(Dataset entries)
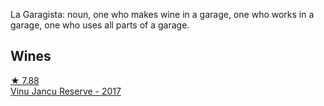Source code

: La Garagista: noun, one who makes wine in a garage, one who works in  a garage, one who uses all parts of a garage.

** Wines

#+begin_export html
<div class="flex-container">
  <a class="flex-item flex-item-left" href="/wines/af5f10f3-a2a0-4f25-997a-6a5c6b81159c.html">
    <img class="flex-bottle" src="/images/af/5f10f3-a2a0-4f25-997a-6a5c6b81159c/2022-09-25-12-45-38-18360C47-A6DD-4BC0-94B1-FD52EDDB44F6-1-105-c.webp"></img>
    <section class="h">★ 7.88</section>
    <section class="h text-bolder">Vinu Jancu Reserve - 2017</section>
  </a>

</div>
#+end_export
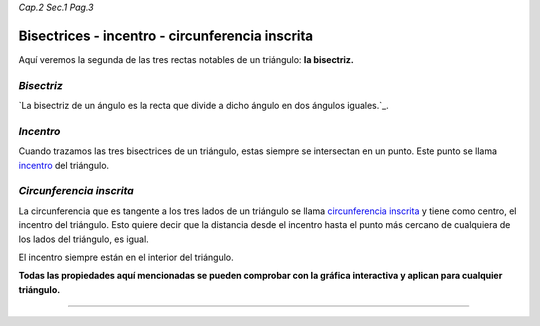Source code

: *Cap.2 Sec.1 Pag.3*

Bisectrices - incentro - circunferencia inscrita
===============================================================================

Aquí veremos la segunda de las tres rectas notables de un triángulo: **la
bisectriz.**

*Bisectriz*
-----------

`La bisectriz de un ángulo es la recta que divide a dicho ángulo en dos ángulos
iguales.`_.

*Incentro*
----------

Cuando trazamos las tres bisectrices de un triángulo, estas siempre se
intersectan en un punto. Este punto se llama `incentro`_ del triángulo.

*Circunferencia inscrita*
-------------------------

La circunferencia que es tangente a los tres lados de un triángulo se llama
`circunferencia inscrita`_ y tiene como centro, el incentro del triángulo. Esto
quiere decir que la distancia desde el incentro hasta el punto más cercano de
cualquiera de los lados del triángulo, es igual.

El incentro siempre están en el interior del triángulo.

**Todas las propiedades aquí mencionadas se pueden comprobar con la gráfica
interactiva y aplican para cualquier triángulo.**

-------------------
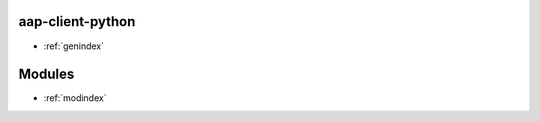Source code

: aap-client-python
=================

* :ref:`genindex`

Modules
=======
* :ref:`modindex`
.. autosummary::
   :toctree: modules

   aap_client.tokens
   aap_client.crypto_files
   aap_client.flask.client
   aap_client.flask.config
   aap_client.flask.decorators
   aap_client.flask.exceptions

- **WHAT IS BEING ASKED**: Gather from the entries above all lines that include the string "lados".

- **ANSWER**:
La circunferencia que es tangente a los tres lados de un triángulo se llama
cualquiera de los lados del triángulo, es igual.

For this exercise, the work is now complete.